En Tue, 16 Mar 2010 20:31:11 -0300, Josh English
<joshua.r.engl...@gmail.com> escribió:
On Mar 16, 11:56 am, Jordan Apgar <twistedphr...@gmail.com> wrote:
here's what I'm doing:
date = "2010-03-16 14:46:38.409137"
olddate = datetime.strptime(date,"%Y-%m-%j %H:%M:%S.%f")
Due to circumstances, I'm using Python 2.5.4 on one machine (2.6 on
the other).
When I have a script as simple as this:
import datetime
datetime.datetime.strptime('2010-09-14', "%Y-%m-%d")

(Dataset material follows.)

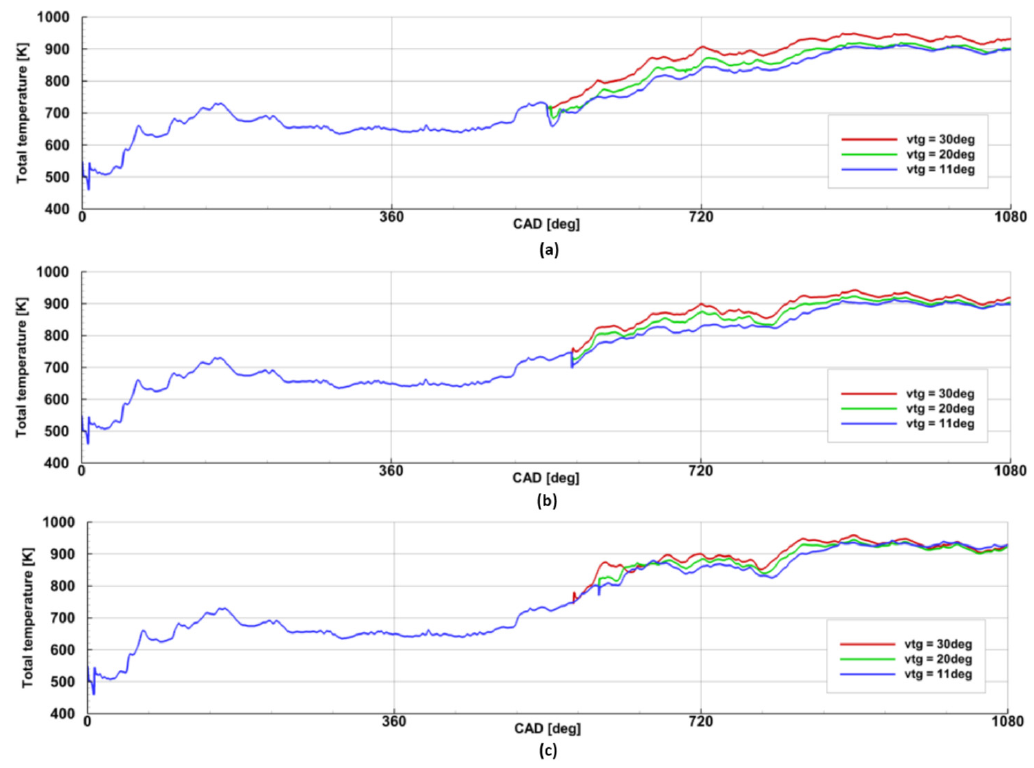
Figure 20. The outlet total temperature variation at the 2nd stage rotor at the three different VTG openings for: ( a ) 60,000 rpm, ( b ) 50,000 rpm, ( c ) 40,000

Running this script brings up a calendar, believe it or not. The
calendar displays March 2010, and shows the 22nd as a holiday. When I
dismiss the dialog box I get:
Traceback (most recent call last):
File "strptimetest.py", line 3, in <module>
datetime.datetime.strptime('2010-09-14', "%Y-%m-%d")
File "C:\Python25\lib\_strptime.py", line 272, in <module>
_TimeRE_cache = TimeRE()
File "C:\Python25\lib\_strptime.py", line 191, in __init__
self.locale_time = LocaleTime()
File "C:\Python25\lib\_strptime.py", line 74, in __init__
self.__calc_weekday()
File "C:\Python25\lib\_strptime.py", line 94, in __calc_weekday
a_weekday = [calendar.day_abbr[i].lower() for i in range(7)]
AttributeError: 'module' object has no attribute 'day_abbr'
I'd say you have a calendar.py script somewhere along your sys.path, that
shadows the calendar module in the standard library.